Climate | ~ 3 min read

Carbon trading: time for change?

Carbon markets enable companies to reduce their carbon emissions by trading them for purchased carbon credits or carbon offsets. But the role of these markets in decarbonisation has divided opinion, highlighting that change is needed.

There are two types of carbon trading markets: mandatory and voluntary. Mandatory carbon markets (or compliance markets) are based on the European Union’s Polluter Pays Principle1 where high-emitting companies must pay for a certain number of credits each year. Voluntary carbon markets (VCM) allow governments or companies to reduce their emissions through purchased carbon offsets which can be used to fund decarbonisation projects.

While this sounds positive, development of these markets has faced sustained challenges, particularly a divergence in the cost of carbon. The price of carbon in mandatory trading can vary as much as 10-fold2 across existing markets in different locations. Between voluntary and mandatory markets, the cost of a carbon credit could range from USD 5-100/ton.

Another challenge is that although mandatory carbon markets have existed for 18 years their development has been limited by the absence of industry standards. Currently less than 20% of global greenhouse gas emissions are covered by mandatory carbon trading.
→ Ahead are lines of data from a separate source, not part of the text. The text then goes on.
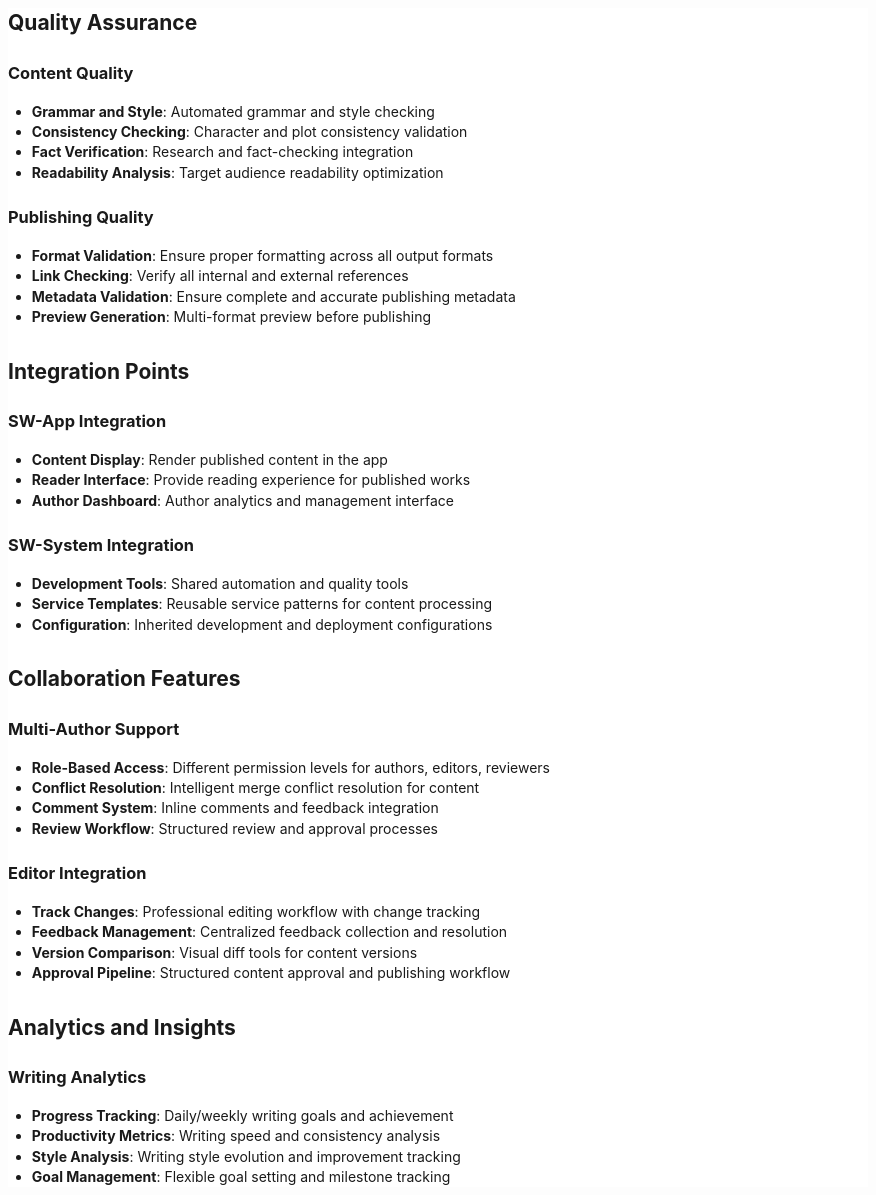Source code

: ## Quality Assurance

### Content Quality
- **Grammar and Style**: Automated grammar and style checking
- **Consistency Checking**: Character and plot consistency validation
- **Fact Verification**: Research and fact-checking integration
- **Readability Analysis**: Target audience readability optimization

### Publishing Quality
- **Format Validation**: Ensure proper formatting across all output formats
- **Link Checking**: Verify all internal and external references
- **Metadata Validation**: Ensure complete and accurate publishing metadata
- **Preview Generation**: Multi-format preview before publishing

## Integration Points

### SW-App Integration
- **Content Display**: Render published content in the app
- **Reader Interface**: Provide reading experience for published works
- **Author Dashboard**: Author analytics and management interface

### SW-System Integration
- **Development Tools**: Shared automation and quality tools
- **Service Templates**: Reusable service patterns for content processing
- **Configuration**: Inherited development and deployment configurations

## Collaboration Features

### Multi-Author Support
- **Role-Based Access**: Different permission levels for authors, editors, reviewers
- **Conflict Resolution**: Intelligent merge conflict resolution for content
- **Comment System**: Inline comments and feedback integration
- **Review Workflow**: Structured review and approval processes

### Editor Integration
- **Track Changes**: Professional editing workflow with change tracking
- **Feedback Management**: Centralized feedback collection and resolution
- **Version Comparison**: Visual diff tools for content versions
- **Approval Pipeline**: Structured content approval and publishing workflow

## Analytics and Insights

### Writing Analytics
- **Progress Tracking**: Daily/weekly writing goals and achievement
- **Productivity Metrics**: Writing speed and consistency analysis
- **Style Analysis**: Writing style evolution and improvement tracking
- **Goal Management**: Flexible goal setting and milestone tracking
For VCMs, lack of regulation is a major obstacle preventing their expansion. Evolution is needed for both markets to develop globally.

With VCMs seen as a critical tool to address unavoidable emissions, the good news is that so far 2023 has been a year of significant innovation and development in carbon trading. New European regulations, a rising number of local carbon trading markets, and new operating rules for voluntary markets are important steps forward. However, understanding and agreement on these developments remains elusive, so where does this leave carbon markets?

Finding a way forward

We welcome recent developments like the new Voluntary Carbon Markets Integrity Initiative (VCMI) Code of Practice, which aims to support companies by providing guidance on the high-integrity use of voluntary carbon credits. For mandatory carbon trading, we believe the current scale has potential to develop into a global market. However, progress seems hindered by a lack of willingness from stakeholders, compounded by the need for strict and clear regulation to achieve the ambitious growth estimates for carbon offsets.

Ultimately, there needs to be consensus on a standard value of the price of carbon. This could incentivise the development of solutions for emissions removal – and help to achieve the critical goal of reducing emissions.